Well, yes, to some extent. A Tarot artist may be highly enlightened but their capacity to convey that in a functional tool like Tarot may not be up to the task. Many people can paint petty pictures but a lot fewer can make a good Tarot deck, the talents are related but separate. There are some very simple books with profound messages, like The Giving Tree or The Little Engine that Could, but they simply cannot be compared to "real" novels that explore ideas in a fuller way with greater sophistication. The way you explain an idea to a child isn't the way you would explain it to an adult, even though the idea may be the same one. While both Shakespeare and Mother Goose both tell morality plays, one of them simply does it with more sophistication and scope. Mother Goose, however, still has a place in culture, albeit a very different place.
Now I'm certainly not saying that simple decks are childish. However, a good analogy would be that of a linguist. A small child can speak their native language very well, but it is the linguist who knows why the child speaks the way it does, where the words come from and why. Most people just speak their languages without exploring further, just as some people content themselves with merely doing readings, using Tarot rather than studying it. Some decks only "speak" in the Tarot language while others go deeper into the root causes of what makes each card what, and force you to learn the actual syntax and sentence structure of that same language. Simpler decks may be, as you say, satisfying to use, just as our cheese sandwich will satisfy our belly, but they will never be the "high" art of Tarot, however beautifully they may be illustrated, but the perfectly valid and useful "low" Tarot.
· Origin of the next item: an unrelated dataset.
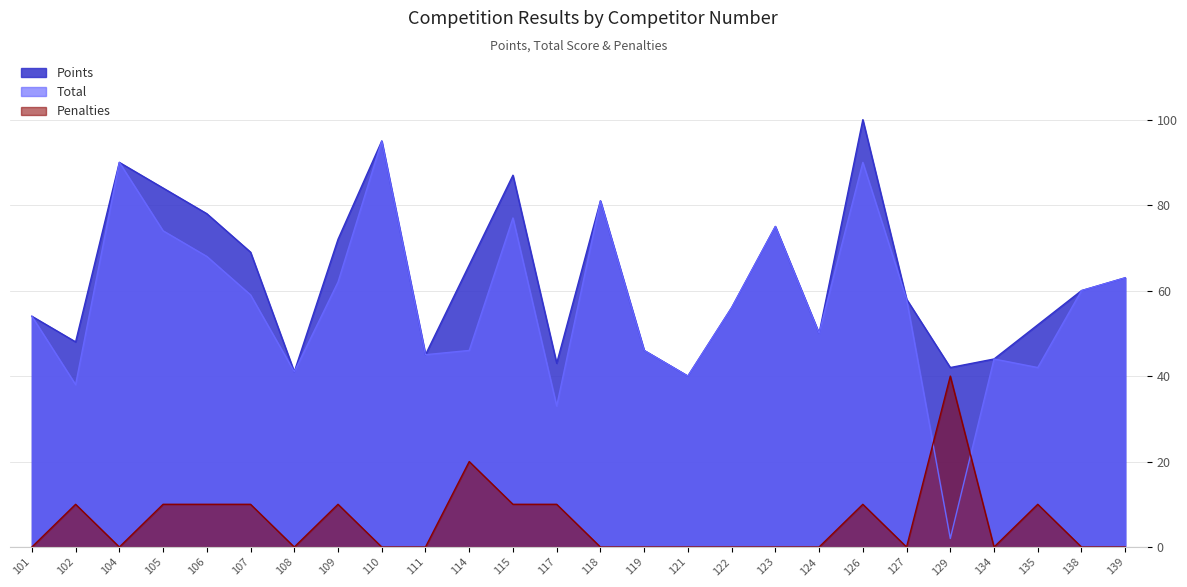

How many data points does each series have?

26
Now I admit to being a Tarot snob to some extent, but I'm not discounting the validity of simpler decks. For example, I love classical music of all kinds, but I'll be the first to admit that it isn't as fun as Britney Spears. But as much as I have moods in which I much prefer Spears over Wagner, I can't delude myself that people will be listening to her two hundred years from now, and there are reasons for why this is so, and it has nothing to do with how satisfying or catchy her songs are. They are simply of a different calibre, made of different materials.